Circulating miRNAs have been studied and proposed as diagnostic biomarkers in many infectious diseases including malaria. Most studies on infectious diseases have detected human miRNAs such as those in tuberculosis , hepatitis B , schistosomiasis  while some studies investigated microbial miRNAs as biomarkers as well [57, 84–86]. Despite the fact that Plasmodium spp. lacks RNA interference machinery and its own miRNAs [35, 39], human derived miRNAs were demonstrated as promising biomarkers [47, 51]. For example, in human malaria, hsa-miR–16 and hsa-miR–451a were proposed to be biomarkers for P.vivax infection diagnosis . In our study, we evaluated the potential of miRNAs isolated from EVs in malaria patients for the first time. The ROC and AUC were performed. The calculated p-values from AUC analysis indicated that hsa-miR–150–5p, hsa-miR–15b–5p might be used as biomarkers for vivax malaria whereas hsa-let–7a–5p might be used to test for both vivax and falciparum malaria. However, the sensitivity and specificity were not much higher. We suggest further analysis of these miRNAs because the number of patient samples were relatively low in this study.
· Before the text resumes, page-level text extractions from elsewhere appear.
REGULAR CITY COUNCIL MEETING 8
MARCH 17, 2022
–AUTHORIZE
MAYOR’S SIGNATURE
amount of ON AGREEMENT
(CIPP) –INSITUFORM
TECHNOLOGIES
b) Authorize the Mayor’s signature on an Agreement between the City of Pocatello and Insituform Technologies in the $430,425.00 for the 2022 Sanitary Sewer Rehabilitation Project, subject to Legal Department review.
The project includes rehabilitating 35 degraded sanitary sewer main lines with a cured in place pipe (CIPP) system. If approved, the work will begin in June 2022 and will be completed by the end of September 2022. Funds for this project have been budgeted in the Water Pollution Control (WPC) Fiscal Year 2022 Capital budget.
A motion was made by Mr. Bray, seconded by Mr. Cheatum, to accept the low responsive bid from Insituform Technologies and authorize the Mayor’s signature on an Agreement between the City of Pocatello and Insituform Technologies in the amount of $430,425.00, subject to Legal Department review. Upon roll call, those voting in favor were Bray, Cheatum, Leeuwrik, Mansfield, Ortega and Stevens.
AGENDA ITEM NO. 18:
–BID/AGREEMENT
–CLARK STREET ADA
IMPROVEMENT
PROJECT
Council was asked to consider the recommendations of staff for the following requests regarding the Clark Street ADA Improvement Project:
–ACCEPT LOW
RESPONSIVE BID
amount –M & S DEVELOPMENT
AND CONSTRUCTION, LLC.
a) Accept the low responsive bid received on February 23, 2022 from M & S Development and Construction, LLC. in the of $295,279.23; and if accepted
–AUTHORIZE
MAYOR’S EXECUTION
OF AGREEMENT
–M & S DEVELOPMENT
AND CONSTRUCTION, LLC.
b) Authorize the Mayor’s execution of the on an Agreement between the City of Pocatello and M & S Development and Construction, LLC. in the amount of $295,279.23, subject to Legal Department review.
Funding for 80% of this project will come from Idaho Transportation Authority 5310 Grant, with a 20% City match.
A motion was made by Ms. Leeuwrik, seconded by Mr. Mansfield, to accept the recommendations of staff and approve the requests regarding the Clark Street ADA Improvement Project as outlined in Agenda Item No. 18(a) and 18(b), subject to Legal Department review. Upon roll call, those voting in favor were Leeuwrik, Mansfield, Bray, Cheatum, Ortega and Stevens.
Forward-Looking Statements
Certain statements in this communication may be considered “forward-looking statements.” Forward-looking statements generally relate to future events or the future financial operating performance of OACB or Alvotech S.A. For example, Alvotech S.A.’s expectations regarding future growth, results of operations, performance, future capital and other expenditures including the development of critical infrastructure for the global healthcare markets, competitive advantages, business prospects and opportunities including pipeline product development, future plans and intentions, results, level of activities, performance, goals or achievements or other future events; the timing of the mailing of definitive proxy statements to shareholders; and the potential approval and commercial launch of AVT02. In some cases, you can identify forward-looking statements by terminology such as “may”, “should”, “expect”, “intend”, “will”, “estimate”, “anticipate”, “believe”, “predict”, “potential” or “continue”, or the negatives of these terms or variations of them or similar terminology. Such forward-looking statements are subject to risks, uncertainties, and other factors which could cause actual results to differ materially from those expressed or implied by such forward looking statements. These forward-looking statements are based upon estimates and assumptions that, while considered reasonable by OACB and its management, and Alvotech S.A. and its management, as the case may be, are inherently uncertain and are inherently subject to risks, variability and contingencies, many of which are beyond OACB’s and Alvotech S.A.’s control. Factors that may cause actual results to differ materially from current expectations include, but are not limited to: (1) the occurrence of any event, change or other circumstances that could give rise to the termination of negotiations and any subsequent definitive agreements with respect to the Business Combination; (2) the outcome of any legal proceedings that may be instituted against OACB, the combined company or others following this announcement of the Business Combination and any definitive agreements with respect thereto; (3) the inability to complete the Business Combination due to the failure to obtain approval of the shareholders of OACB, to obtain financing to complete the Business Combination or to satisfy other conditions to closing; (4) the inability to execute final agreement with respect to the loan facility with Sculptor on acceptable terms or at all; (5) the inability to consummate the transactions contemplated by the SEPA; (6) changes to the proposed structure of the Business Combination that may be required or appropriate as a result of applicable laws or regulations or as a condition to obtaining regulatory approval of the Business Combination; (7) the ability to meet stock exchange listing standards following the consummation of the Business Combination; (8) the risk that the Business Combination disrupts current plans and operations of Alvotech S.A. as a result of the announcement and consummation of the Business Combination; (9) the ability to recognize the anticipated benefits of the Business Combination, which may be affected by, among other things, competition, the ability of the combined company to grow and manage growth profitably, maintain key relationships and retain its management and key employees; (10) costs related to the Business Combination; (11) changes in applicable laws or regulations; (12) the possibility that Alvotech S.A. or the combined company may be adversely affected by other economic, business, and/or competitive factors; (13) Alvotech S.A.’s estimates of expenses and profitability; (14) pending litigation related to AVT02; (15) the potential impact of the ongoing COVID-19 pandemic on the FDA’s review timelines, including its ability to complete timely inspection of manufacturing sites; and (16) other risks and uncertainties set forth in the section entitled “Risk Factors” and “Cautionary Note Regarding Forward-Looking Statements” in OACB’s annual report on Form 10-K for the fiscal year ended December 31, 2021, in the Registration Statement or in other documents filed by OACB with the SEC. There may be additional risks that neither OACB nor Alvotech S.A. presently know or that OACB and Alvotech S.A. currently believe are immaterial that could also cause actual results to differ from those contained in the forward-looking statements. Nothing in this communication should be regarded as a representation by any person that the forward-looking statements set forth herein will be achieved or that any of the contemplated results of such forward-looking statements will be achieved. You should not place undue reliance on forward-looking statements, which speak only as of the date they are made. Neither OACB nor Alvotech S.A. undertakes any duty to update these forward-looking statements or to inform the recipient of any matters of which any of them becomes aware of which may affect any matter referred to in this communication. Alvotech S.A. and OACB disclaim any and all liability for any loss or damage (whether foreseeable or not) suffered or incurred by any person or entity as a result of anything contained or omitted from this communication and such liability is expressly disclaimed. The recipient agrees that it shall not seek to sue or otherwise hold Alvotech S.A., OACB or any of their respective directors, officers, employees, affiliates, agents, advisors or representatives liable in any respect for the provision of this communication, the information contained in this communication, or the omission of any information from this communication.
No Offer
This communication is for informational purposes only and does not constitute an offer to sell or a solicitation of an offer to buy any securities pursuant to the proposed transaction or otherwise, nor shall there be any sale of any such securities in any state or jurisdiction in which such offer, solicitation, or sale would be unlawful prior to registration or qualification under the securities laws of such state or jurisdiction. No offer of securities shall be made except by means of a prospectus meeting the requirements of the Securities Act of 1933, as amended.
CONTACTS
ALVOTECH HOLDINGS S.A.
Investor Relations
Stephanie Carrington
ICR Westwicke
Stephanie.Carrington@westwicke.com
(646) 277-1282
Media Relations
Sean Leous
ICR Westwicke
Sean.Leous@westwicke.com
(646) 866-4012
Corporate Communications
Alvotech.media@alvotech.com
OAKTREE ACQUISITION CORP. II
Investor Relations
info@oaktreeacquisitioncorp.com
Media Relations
Furthermore, as mentioned earlier, our study selected the miRNAs based on previous studies that investigated these miRNAs in the context of malaria. A more in-depth study is needed if we aim to develop new biomarkers. For instance, profiling miRNA using microarrays or next-generation sequencing will allow an evaluation of all miRNAs present in the EVs. Also, these miRNAs should be analysed in the patients after they recover from the disease. It might be useful in the context of vivax malaria as this species can cause relapse infection. In addition, these markers should be further analysed and compared in the different groups of falciparum malaria patients such as uncomplicated and severe malaria. These will be useful if patients can be early predicted the chance of developing severe malaria beforehand.